Extracted text:
§ §
# Call for the Artificial Intelligence and Interactive Digital Entertainment (AIIDE-24)
AIIDE-24 welcomes submissions that touch the vast field of Artificial Intelligence and Interactive Digital Entertainment. We are particularly interested in novel contributions and applications, as well as developments in established problems in the field.
## Topic Areas
This is a non-comprehensive list of topics of interest to AIIDE:
AI in Games for Entertainment
AI for Education and Educational Games
Serious Games/Games for Change
Intelligent Training and Intelligent Tutoring Systems
AI-Enabled Authoring Tools
AI for Design and Production
Mixed Initiative Tools
Procedural Content Generation
Believable Virtual Agents
AI for Interactive Narratives/Experience Management
Computational Models of Narrative
AI for Level Design
Player Modeling and Analytics
Procedural Animation and Expressive Motion
Intelligent Cinematography
Computational Creativity
AI in Artistic Performance
Evaluation Methodologies and User Studies
Culturally-Situated Entertainment AI
Machine Learning and Reinforcement Learning in Games
Multi-Agent Systems in Games
Natural Language Processing in Games
Robots in Entertainment
Interactive Installations
Crowd-Sourcing and Citizen Science
AI in Virtual and Mixed Realities
Ethics of AI and Entertainment
Heuristic Search and Planning
Pathfinding and Path Planning
## Important Dates
All deadlines are 11:59 PM anywhere in the world (UTC-12).
Peer-Reviewed Abstract Deadline: June 26, 2024
Peer-Reviewed Full Submission Deadline: July 3, 2024
Paper Reviews Released: August 2, 2024
Author Response Period: August 3 - August 9, 2024
Final Notification: August 23, 2024
Publication-ready (Camera-ready) Deadline: September 6, 2024
## Submission details
We encourage the submission of papers that describe AI research results that establish new entertainment AI challenges, make advances on existing problems, enable new forms of interactive digital entertainment, and/or use AI to improve the game design and development process. Papers are held to the highest standards of academic rigor. In general:
Results should be validated in a prototype or test-bed system (e.g., game, robot, generative algorithm), but need not be tested in a commercial environment.
The contribution of the paper should be clearly articulated, usually in the introduction.
The title and claims made in the paper should match the evaluation carried out and the results obtained. Overly broad titles are discouraged.
§ §
Entries provided:

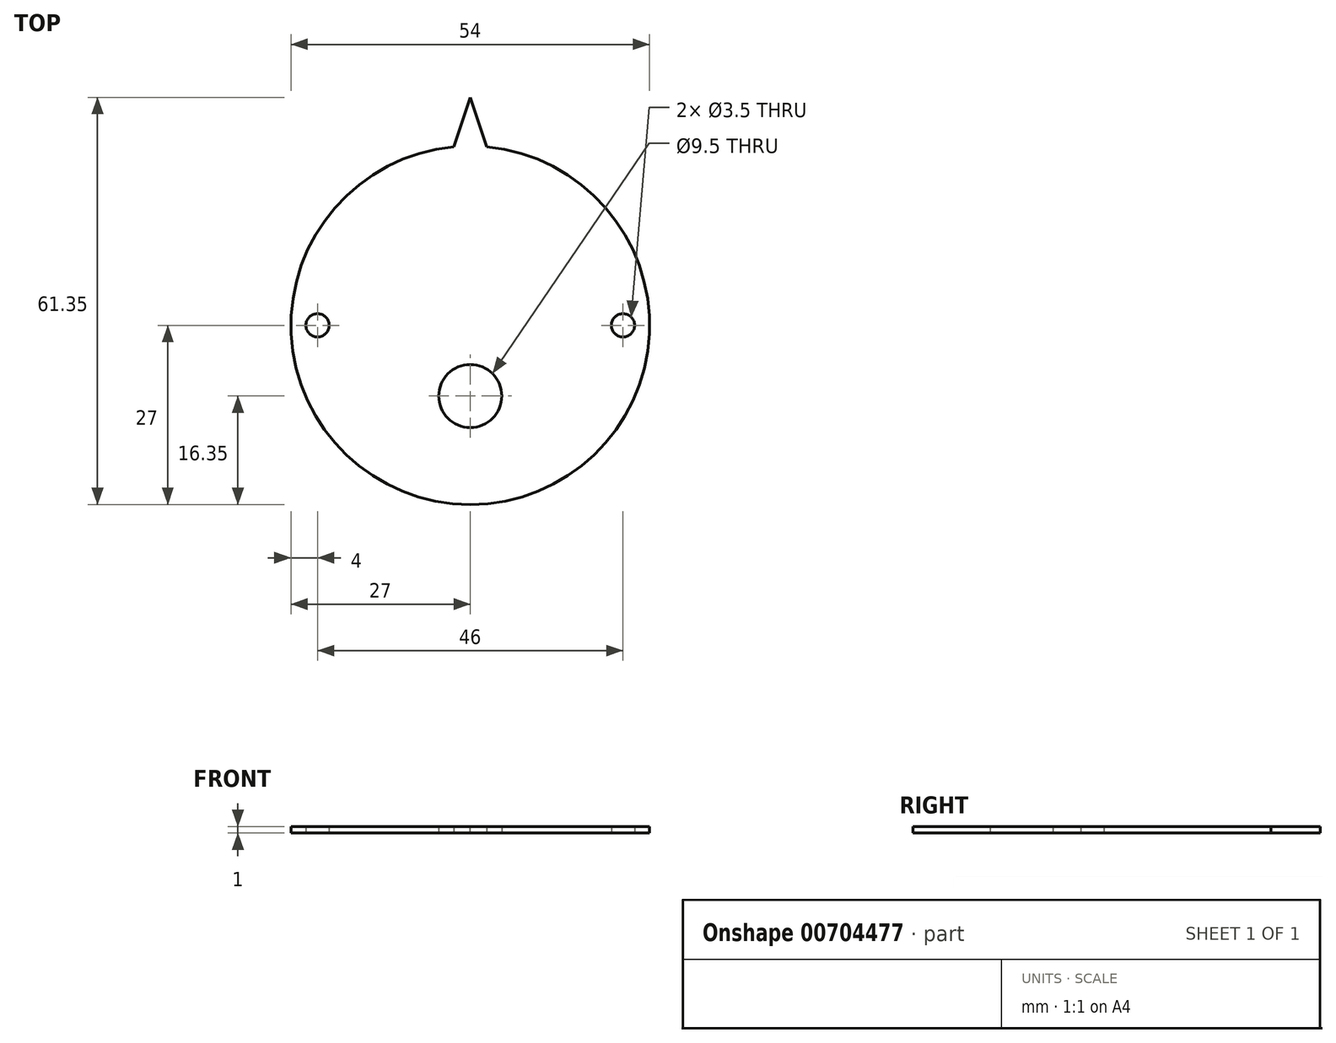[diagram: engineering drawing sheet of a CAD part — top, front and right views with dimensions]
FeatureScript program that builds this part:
§ §
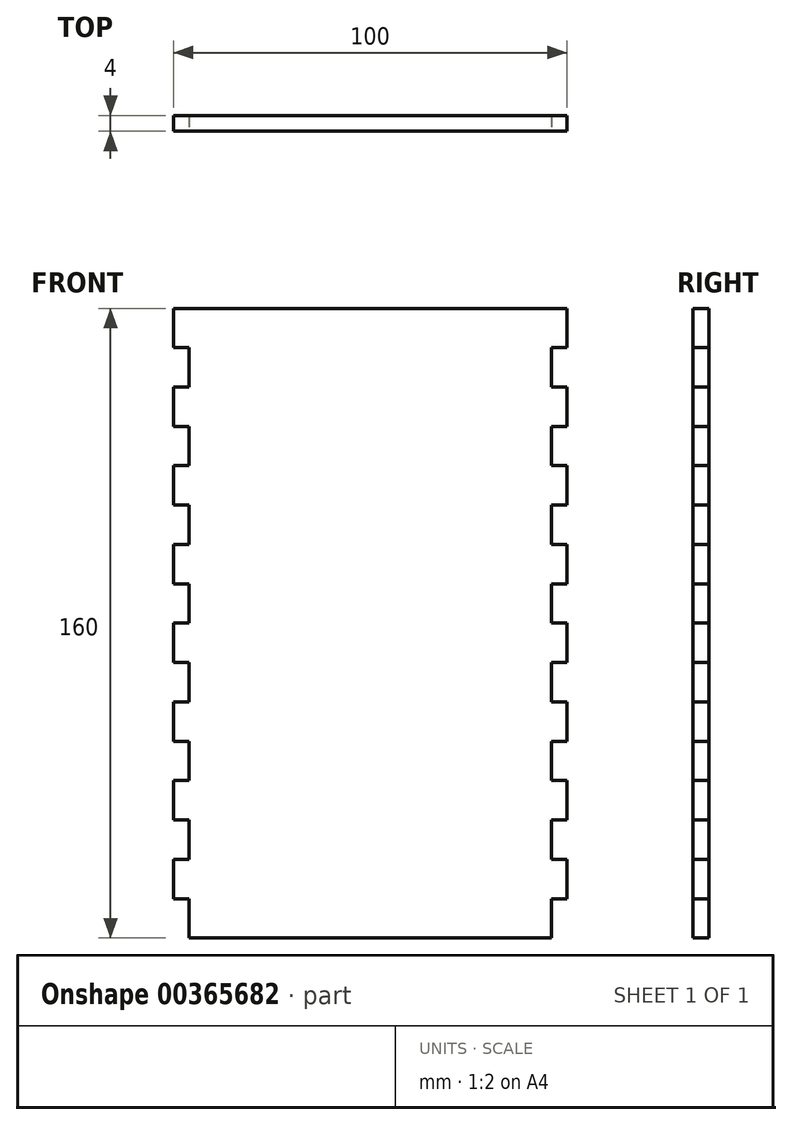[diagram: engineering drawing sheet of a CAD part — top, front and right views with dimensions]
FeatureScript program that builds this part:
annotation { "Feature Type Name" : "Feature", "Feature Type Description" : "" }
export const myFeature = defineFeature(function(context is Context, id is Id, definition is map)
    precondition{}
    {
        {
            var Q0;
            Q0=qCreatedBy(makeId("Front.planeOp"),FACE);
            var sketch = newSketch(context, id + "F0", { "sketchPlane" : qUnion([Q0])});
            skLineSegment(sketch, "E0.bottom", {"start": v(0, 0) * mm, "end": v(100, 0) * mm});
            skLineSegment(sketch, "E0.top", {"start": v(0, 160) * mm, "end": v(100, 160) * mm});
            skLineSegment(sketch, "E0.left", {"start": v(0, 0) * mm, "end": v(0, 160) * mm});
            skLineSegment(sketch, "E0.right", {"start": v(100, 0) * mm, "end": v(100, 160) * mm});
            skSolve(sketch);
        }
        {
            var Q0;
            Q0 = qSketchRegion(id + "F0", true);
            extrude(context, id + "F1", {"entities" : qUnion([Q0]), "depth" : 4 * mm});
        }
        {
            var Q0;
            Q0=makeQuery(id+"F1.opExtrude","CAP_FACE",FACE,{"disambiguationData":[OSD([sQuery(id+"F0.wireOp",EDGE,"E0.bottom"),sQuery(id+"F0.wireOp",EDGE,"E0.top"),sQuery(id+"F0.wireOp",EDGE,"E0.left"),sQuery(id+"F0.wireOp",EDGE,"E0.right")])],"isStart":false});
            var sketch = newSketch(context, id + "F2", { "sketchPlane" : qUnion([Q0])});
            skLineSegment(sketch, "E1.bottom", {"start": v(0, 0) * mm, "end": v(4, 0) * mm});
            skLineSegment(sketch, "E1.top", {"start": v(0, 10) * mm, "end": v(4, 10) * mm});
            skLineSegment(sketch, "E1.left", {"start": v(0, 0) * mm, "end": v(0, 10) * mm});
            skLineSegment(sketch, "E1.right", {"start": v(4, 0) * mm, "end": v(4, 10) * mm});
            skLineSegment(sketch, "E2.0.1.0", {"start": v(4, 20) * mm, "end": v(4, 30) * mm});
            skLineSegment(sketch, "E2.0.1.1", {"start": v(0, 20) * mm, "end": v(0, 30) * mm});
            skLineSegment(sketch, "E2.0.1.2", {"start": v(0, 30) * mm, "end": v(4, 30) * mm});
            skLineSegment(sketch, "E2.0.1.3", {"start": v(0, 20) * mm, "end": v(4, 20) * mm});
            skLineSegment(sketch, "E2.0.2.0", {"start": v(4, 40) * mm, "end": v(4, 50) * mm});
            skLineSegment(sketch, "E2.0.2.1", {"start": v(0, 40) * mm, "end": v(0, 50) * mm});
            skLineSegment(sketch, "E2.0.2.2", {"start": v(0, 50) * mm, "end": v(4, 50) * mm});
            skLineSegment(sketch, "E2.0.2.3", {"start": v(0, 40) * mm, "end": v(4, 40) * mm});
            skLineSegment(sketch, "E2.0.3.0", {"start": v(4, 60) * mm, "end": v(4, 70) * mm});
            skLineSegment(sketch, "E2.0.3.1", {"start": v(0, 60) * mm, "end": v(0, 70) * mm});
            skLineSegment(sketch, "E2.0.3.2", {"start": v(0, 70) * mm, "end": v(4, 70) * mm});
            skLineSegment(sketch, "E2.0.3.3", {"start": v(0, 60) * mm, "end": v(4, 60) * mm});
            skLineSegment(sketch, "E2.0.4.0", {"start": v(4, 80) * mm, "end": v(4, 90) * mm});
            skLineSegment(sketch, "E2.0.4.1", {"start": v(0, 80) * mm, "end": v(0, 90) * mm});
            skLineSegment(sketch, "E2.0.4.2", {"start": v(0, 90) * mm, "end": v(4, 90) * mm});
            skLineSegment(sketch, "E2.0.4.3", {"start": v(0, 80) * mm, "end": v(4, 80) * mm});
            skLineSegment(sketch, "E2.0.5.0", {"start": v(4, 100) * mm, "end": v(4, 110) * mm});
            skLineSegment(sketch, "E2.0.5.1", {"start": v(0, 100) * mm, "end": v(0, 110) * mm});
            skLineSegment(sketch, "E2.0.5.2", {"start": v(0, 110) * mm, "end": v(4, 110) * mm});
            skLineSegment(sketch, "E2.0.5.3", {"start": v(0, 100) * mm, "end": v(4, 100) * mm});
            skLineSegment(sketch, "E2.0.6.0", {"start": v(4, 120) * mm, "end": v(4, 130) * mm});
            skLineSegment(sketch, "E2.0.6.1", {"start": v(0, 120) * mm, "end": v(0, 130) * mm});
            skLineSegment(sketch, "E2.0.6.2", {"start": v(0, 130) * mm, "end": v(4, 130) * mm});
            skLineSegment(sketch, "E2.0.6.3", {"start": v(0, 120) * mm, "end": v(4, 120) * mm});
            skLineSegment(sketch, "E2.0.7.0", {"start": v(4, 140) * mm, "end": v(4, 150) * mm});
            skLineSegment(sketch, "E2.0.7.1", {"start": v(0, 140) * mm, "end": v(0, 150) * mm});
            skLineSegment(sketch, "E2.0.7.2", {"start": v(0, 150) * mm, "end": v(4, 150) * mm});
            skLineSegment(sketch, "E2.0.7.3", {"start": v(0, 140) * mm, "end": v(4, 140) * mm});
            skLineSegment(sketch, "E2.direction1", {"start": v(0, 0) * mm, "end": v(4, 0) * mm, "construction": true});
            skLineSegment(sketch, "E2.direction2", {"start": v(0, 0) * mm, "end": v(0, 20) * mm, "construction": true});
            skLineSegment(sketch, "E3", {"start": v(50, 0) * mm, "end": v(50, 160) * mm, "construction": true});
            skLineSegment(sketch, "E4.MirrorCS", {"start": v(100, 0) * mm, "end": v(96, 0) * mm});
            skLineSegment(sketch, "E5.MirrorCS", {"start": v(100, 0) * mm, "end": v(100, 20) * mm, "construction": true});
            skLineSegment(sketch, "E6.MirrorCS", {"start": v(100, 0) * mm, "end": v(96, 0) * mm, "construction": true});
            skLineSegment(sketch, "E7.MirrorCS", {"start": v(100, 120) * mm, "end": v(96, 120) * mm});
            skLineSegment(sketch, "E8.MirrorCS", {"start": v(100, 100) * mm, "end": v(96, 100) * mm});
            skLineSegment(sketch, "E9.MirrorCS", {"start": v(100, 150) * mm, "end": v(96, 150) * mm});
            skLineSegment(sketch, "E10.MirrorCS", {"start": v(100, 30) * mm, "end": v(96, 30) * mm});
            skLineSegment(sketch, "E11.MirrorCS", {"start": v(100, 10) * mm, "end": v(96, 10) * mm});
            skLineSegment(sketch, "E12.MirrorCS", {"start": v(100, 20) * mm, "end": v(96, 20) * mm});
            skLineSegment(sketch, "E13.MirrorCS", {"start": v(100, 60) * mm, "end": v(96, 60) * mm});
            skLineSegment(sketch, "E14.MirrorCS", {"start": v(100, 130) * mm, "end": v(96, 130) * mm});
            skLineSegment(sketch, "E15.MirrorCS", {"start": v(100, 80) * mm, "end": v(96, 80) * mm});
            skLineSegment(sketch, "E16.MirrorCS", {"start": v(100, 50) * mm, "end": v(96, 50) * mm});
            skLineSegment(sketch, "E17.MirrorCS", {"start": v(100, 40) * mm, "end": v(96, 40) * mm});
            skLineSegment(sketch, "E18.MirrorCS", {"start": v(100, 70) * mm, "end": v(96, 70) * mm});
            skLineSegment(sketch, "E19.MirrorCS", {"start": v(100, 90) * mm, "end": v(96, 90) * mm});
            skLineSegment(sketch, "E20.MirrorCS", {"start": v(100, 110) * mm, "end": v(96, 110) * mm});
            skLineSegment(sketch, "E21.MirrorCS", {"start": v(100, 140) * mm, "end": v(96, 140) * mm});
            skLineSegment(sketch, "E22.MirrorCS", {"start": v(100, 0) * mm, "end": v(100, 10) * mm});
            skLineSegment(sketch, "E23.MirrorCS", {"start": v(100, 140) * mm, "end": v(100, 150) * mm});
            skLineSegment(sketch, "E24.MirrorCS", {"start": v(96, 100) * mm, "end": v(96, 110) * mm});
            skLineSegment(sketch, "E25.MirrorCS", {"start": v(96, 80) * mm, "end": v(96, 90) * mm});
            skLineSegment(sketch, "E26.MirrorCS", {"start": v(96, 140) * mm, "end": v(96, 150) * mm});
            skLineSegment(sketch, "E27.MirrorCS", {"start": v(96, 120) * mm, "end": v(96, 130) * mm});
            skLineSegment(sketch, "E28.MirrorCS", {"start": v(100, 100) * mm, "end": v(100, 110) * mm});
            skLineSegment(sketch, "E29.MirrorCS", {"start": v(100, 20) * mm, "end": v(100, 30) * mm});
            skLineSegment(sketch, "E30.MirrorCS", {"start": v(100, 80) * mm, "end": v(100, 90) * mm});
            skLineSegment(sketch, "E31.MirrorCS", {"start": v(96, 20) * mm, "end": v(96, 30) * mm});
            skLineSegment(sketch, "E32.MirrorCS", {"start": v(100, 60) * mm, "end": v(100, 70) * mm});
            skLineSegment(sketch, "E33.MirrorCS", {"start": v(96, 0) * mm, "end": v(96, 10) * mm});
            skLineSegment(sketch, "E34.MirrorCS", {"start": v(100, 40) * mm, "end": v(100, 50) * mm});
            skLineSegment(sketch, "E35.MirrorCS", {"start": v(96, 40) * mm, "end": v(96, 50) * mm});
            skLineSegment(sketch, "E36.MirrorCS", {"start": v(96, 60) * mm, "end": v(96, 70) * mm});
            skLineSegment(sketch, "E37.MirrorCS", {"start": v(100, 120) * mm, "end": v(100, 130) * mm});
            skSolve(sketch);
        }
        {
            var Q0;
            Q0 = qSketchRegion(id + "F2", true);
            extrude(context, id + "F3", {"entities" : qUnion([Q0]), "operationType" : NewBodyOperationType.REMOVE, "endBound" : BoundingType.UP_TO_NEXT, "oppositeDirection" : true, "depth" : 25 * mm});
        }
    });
§ §
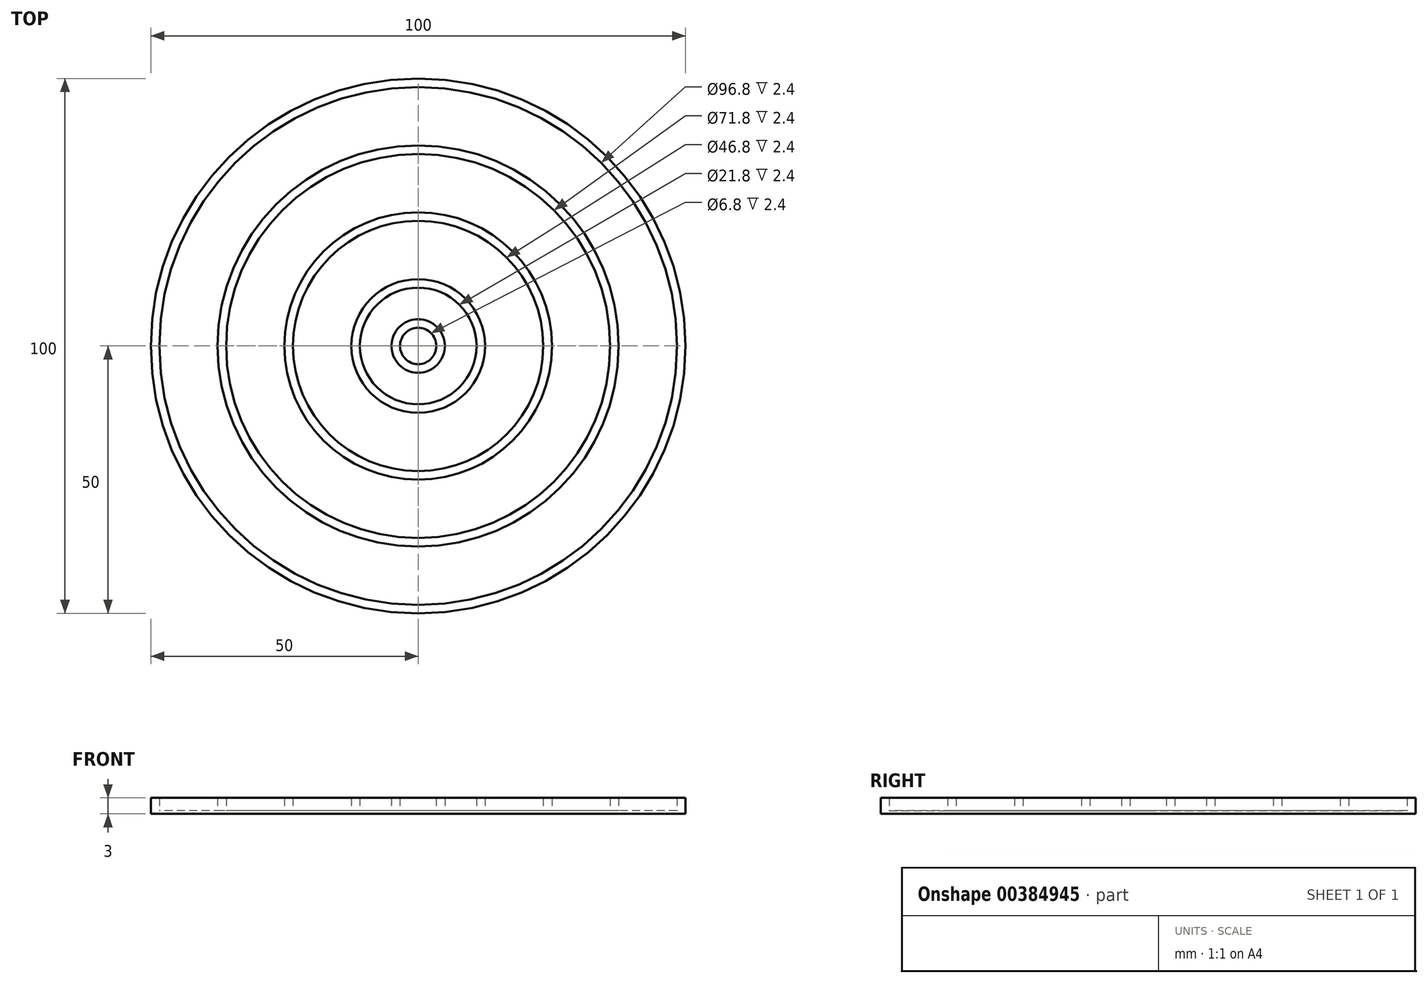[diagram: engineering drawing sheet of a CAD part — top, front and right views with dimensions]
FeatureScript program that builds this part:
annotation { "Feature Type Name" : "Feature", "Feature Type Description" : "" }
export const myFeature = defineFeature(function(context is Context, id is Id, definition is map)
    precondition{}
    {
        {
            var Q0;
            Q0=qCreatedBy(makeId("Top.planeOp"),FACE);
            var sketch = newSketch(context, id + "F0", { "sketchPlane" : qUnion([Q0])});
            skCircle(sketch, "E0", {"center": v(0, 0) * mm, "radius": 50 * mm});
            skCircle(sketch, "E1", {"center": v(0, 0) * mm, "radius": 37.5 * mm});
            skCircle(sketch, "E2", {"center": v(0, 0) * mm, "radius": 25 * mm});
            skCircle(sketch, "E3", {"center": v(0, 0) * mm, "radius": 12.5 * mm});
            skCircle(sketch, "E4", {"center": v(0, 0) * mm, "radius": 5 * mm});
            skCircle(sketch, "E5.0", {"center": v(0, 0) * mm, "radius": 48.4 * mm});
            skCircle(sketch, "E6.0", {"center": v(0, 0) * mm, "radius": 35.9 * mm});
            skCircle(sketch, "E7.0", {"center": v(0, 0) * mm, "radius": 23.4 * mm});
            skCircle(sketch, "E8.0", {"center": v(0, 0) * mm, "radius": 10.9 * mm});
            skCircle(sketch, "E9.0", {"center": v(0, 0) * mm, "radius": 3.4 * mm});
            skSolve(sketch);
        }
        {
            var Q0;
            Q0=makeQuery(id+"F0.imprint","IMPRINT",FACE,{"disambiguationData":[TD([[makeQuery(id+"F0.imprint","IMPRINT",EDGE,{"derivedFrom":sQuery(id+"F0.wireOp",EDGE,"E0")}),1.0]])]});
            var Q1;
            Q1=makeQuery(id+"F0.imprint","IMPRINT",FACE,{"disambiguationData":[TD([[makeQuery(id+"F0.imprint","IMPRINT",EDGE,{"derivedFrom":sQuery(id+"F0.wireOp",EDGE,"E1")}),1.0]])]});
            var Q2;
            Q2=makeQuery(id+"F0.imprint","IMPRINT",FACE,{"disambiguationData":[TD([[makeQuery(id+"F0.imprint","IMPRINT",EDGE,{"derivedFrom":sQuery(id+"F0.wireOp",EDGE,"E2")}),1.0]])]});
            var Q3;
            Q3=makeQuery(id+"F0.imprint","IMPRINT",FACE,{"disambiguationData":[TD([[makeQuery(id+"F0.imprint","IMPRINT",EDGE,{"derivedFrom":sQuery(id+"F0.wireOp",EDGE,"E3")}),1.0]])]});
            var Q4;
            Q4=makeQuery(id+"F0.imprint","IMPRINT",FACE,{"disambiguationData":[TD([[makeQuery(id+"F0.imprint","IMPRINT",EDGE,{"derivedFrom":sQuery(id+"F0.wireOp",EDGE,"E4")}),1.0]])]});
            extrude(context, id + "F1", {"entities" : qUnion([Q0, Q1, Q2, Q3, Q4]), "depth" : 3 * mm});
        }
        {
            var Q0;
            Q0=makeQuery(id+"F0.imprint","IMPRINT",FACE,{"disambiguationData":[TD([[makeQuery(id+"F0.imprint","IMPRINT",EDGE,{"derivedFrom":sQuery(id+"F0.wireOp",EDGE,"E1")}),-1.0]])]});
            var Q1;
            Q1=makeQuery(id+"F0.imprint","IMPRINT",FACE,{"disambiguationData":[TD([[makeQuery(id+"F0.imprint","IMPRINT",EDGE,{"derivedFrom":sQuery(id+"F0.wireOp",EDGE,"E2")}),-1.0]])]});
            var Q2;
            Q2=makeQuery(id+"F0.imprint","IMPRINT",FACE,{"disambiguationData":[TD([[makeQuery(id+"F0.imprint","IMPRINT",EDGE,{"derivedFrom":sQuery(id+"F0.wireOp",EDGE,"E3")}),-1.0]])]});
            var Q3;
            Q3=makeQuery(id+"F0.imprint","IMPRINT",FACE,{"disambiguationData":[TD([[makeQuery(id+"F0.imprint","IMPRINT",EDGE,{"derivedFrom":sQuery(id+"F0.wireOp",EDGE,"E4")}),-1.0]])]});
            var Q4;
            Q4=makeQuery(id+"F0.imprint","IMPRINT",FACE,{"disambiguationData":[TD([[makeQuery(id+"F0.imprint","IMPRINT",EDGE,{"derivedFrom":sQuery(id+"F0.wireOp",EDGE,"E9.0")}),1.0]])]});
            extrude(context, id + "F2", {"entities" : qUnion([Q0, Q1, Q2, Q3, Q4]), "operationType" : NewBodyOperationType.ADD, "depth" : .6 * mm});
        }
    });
§ §
Tasks to perform:
A - Reproduce verbatim the passage of the AIIDE-24 call for papers starting at "Peer-Reviewed Abstract Deadline: June" and ending at "in the introduction.".
B - Summarize the AIIDE-24 call for papers in two sentences.

Solution list:
A -
Peer-Reviewed Abstract Deadline: June 26, 2024
Peer-Reviewed Full Submission Deadline: July 3, 2024
Paper Reviews Released: August 2, 2024
Author Response Period: August 3 - August 9, 2024
Final Notification: August 23, 2024
Publication-ready (Camera-ready) Deadline: September 6, 2024
## Submission details
We encourage the submission of papers that describe AI research results that establish new entertainment AI challenges, make advances on existing problems, enable new forms of interactive digital entertainment, and/or use AI to improve the game design and development process. Papers are held to the highest standards of academic rigor. In general:
Results should be validated in a prototype or test-bed system (e.g., game, robot, generative algorithm), but need not be tested in a commercial environment.
The contribution of the paper should be clearly articulated, usually in the introduction.

B - AIIDE-24 welcomes submissions across the field of Artificial Intelligence and Interactive Digital Entertainment, with topics of interest ranging from procedural content generation and player modeling to natural language processing in games, and a peer-reviewed full submission deadline of July 3, 2024. Papers are held to the highest standards of academic rigor: results should be validated in a prototype or test-bed system, the contribution should be clearly articulated, and the title and claims should match the evaluation carried out and the results obtained.